Another incredible western that I love and have even mentioned in this blog (I think?) is The Proposition. That movie was scored by Nick Cave, and who should have been on the score for Hell or High Water but the Caveman himself. Also Warren Ellis. I don't listen to these dudes myself, but the music for both movies is exquisite magnificence, perfectly chosen and boldly composed, masterpieces of restraint and release. The correlation is established: if Nick Cave worked on the soundtrack for a western, I will watch that movie with no further information. 

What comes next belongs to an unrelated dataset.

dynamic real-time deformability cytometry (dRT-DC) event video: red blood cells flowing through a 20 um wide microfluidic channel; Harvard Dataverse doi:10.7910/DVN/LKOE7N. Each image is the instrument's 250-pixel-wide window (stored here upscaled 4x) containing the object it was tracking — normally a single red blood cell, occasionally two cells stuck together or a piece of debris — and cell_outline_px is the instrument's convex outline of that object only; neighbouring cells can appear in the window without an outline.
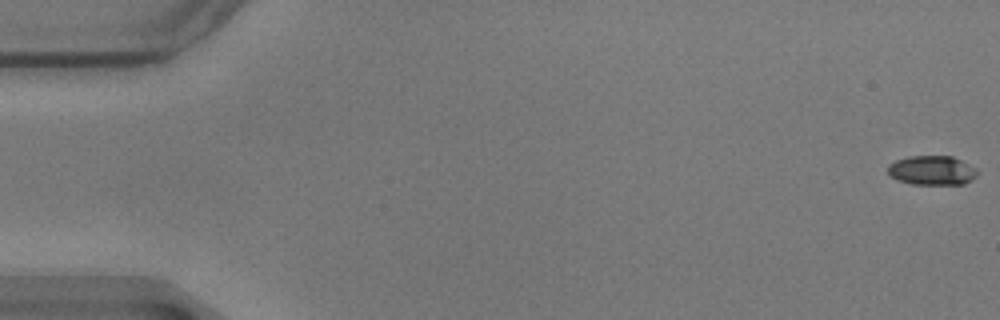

Advantage number two for Hell or High Water was a cast composed of two dudes who I'll watch anytime in anything if the other factors balance. This is Jeff Bridges' most believable and, I think, truly patiently and lovingly realized character in a western to date, though I may have missed some. Ben Foster is phenomenal as always and reminds me that I need to watch Hostiles. Also Galveston. I like crossed sets of data points, movies are really good for that. Chris Pine had thus far failed to make me care about him but he did as good a job as anyone else, super damn good, and in one moment of brilliance enacted some of the best physical performance I've ever seen in my life. 

*

Next post, a list of other things I have watched in the last while. I don't remember if I've made a list like that. The vacation seems to have stripped me of my "blog awareness". Or, pretty tired. Purty tarred.


--JL

*I have never tried cocaine. That stuff seems like it fucking sucks. A drinking problem doesn't need that kind of company, and I am super lucky to be wired this way.

**they didn't really. I only clarify because in this the year 2019 I believe we are pretty close to that reality, maybe three years out from the iImplant and its counterpart, the Android Be, with the brave little Google Chip bobbing in their choppy wake. I might even be right about one or all these names, which would suck a lot, but we'd get used to it.